Task brief: Could you quote all of the data below verbatim, line for line?

*** Opening Materials provided ***

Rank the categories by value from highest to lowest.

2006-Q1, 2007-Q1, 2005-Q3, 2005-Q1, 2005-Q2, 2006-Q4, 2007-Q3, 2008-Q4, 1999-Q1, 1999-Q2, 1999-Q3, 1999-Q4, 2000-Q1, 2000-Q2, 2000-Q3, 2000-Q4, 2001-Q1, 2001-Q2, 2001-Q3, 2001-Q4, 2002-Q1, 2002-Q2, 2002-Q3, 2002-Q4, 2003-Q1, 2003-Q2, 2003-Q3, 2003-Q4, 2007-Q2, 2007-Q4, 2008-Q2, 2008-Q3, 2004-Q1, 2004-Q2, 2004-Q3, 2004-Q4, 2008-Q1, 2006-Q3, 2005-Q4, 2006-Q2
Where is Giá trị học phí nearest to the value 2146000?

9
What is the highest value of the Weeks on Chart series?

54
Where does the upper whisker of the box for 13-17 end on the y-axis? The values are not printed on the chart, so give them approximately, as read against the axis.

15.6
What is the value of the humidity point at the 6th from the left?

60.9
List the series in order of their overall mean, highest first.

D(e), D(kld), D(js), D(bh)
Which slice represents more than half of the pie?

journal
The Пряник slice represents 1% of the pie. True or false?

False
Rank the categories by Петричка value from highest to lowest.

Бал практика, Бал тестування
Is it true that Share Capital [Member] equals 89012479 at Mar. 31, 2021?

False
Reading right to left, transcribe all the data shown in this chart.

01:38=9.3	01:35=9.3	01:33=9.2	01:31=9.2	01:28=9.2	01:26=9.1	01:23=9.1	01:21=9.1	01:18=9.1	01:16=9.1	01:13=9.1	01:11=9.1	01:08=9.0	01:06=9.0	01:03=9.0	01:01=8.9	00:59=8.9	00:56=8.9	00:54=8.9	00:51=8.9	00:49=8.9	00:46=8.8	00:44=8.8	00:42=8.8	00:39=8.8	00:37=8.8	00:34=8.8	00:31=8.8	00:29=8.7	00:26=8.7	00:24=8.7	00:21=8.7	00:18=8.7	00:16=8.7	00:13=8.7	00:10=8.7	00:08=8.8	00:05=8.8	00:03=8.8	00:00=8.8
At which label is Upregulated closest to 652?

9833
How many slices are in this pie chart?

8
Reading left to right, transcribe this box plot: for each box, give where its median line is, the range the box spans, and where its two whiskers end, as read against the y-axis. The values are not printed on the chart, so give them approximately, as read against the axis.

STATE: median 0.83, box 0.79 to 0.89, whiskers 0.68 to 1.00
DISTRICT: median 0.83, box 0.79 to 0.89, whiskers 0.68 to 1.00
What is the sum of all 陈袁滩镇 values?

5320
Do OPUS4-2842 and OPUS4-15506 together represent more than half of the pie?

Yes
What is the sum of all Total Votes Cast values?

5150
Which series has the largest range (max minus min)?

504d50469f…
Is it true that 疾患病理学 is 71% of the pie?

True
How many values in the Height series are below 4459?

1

*** Closing Materials provided ***

Response below:
Rank the categories by value from highest to lowest.

2006-Q1, 2007-Q1, 2005-Q3, 2005-Q1, 2005-Q2, 2006-Q4, 2007-Q3, 2008-Q4, 1999-Q1, 1999-Q2, 1999-Q3, 1999-Q4, 2000-Q1, 2000-Q2, 2000-Q3, 2000-Q4, 2001-Q1, 2001-Q2, 2001-Q3, 2001-Q4, 2002-Q1, 2002-Q2, 2002-Q3, 2002-Q4, 2003-Q1, 2003-Q2, 2003-Q3, 2003-Q4, 2007-Q2, 2007-Q4, 2008-Q2, 2008-Q3, 2004-Q1, 2004-Q2, 2004-Q3, 2004-Q4, 2008-Q1, 2006-Q3, 2005-Q4, 2006-Q2
Where is Giá trị học phí nearest to the value 2146000?

9
What is the highest value of the Weeks on Chart series?

54
Where does the upper whisker of the box for 13-17 end on the y-axis? The values are not printed on the chart, so give them approximately, as read against the axis.

15.6
What is the value of the humidity point at the 6th from the left?

60.9
List the series in order of their overall mean, highest first.

D(e), D(kld), D(js), D(bh)
Which slice represents more than half of the pie?

journal
The Пряник slice represents 1% of the pie. True or false?

False
Rank the categories by Петричка value from highest to lowest.

Бал практика, Бал тестування
Is it true that Share Capital [Member] equals 89012479 at Mar. 31, 2021?

False
Reading right to left, transcribe all the data shown in this chart.

01:38=9.3	01:35=9.3	01:33=9.2	01:31=9.2	01:28=9.2	01:26=9.1	01:23=9.1	01:21=9.1	01:18=9.1	01:16=9.1	01:13=9.1	01:11=9.1	01:08=9.0	01:06=9.0	01:03=9.0	01:01=8.9	00:59=8.9	00:56=8.9	00:54=8.9	00:51=8.9	00:49=8.9	00:46=8.8	00:44=8.8	00:42=8.8	00:39=8.8	00:37=8.8	00:34=8.8	00:31=8.8	00:29=8.7	00:26=8.7	00:24=8.7	00:21=8.7	00:18=8.7	00:16=8.7	00:13=8.7	00:10=8.7	00:08=8.8	00:05=8.8	00:03=8.8	00:00=8.8
At which label is Upregulated closest to 652?

9833
How many slices are in this pie chart?

8
Reading left to right, transcribe this box plot: for each box, give where its median line is, the range the box spans, and where its two whiskers end, as read against the y-axis. The values are not printed on the chart, so give them approximately, as read against the axis.

STATE: median 0.83, box 0.79 to 0.89, whiskers 0.68 to 1.00
DISTRICT: median 0.83, box 0.79 to 0.89, whiskers 0.68 to 1.00
What is the sum of all 陈袁滩镇 values?

5320
Do OPUS4-2842 and OPUS4-15506 together represent more than half of the pie?

Yes
What is the sum of all Total Votes Cast values?

5150
Which series has the largest range (max minus min)?

504d50469f…
Is it true that 疾患病理学 is 71% of the pie?

True
How many values in the Height series are below 4459?

1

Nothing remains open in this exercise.